━━━━━ Supplied data ━━━━━
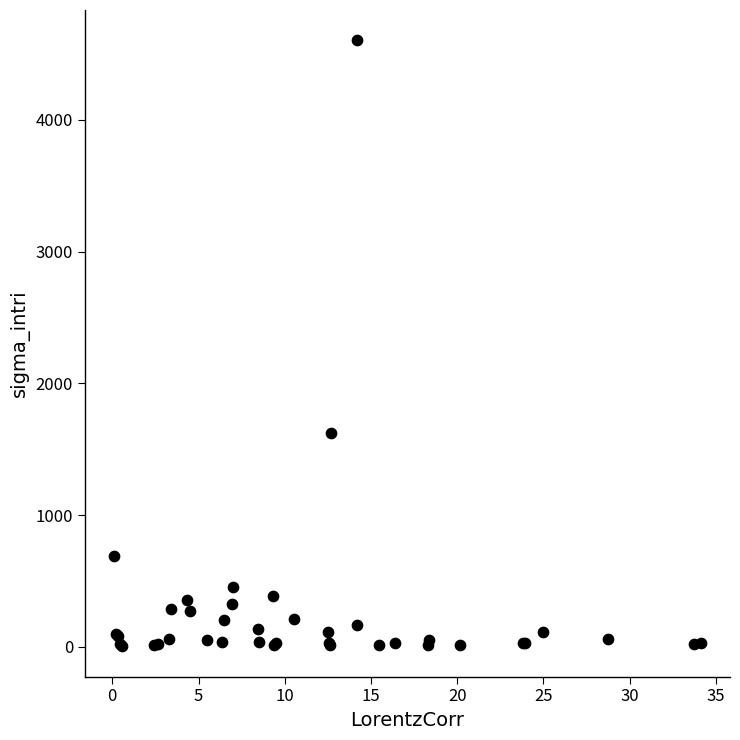

What Y value in the scatter plot is closest to 2304?

1624.8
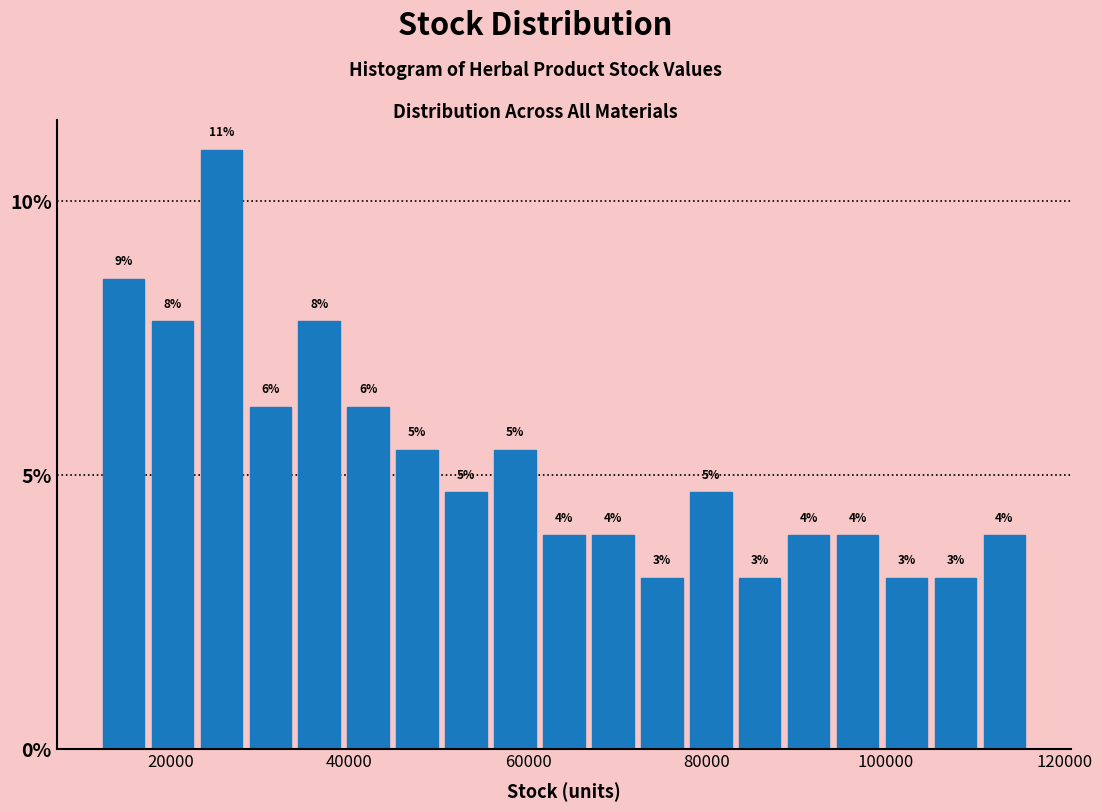

Read against the x-axis, roughly where is the centre of the tallest bar?

26000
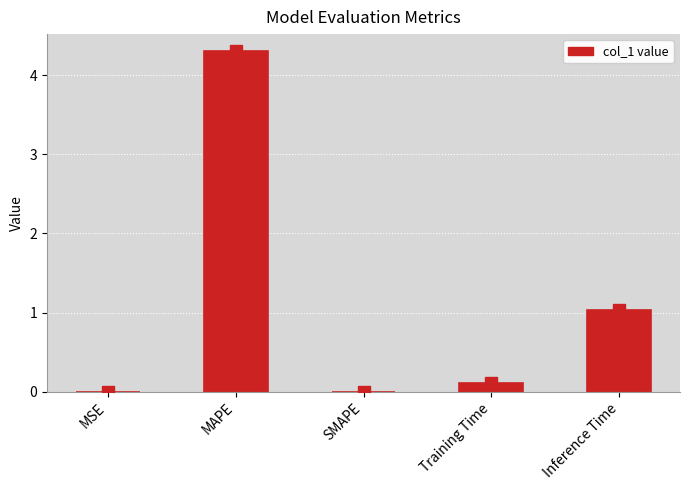

The value at MAPE is 4.3. True or false?

True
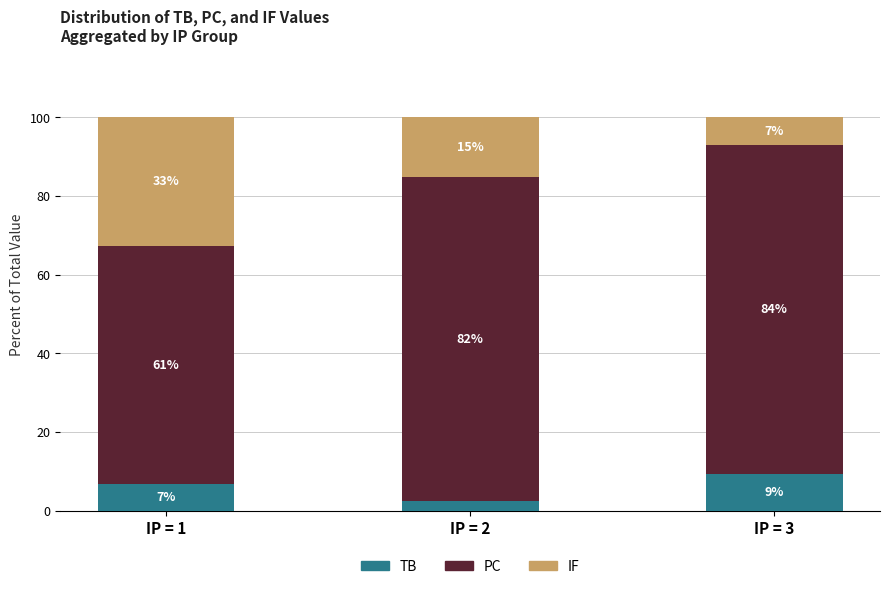

Does the chart contain any negative values?

No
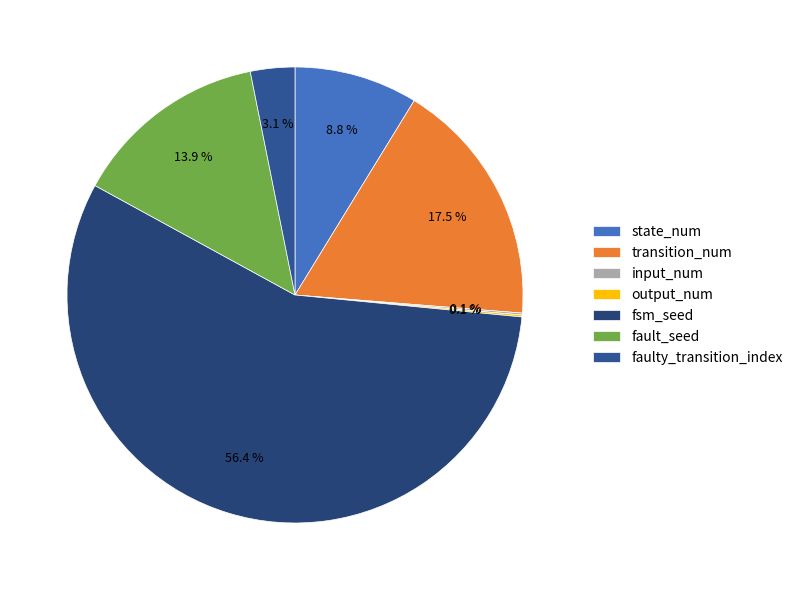

What is the ratio of the value at transition_num to the value at input_num?

128.0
━━━━━
The problem:
Rewrite all of the entries above with "chart" replaced by "graph" and everything else kept the same. Leave out the pictures.

Task solution:
What Y value in the scatter plot is closest to 2304?

1624.8

Read against the x-axis, roughly where is the centre of the tallest bar?

26000

The value at MAPE is 4.3. True or false?

True

Does the graph contain any negative values?

No

What is the ratio of the value at transition_num to the value at input_num?

128.0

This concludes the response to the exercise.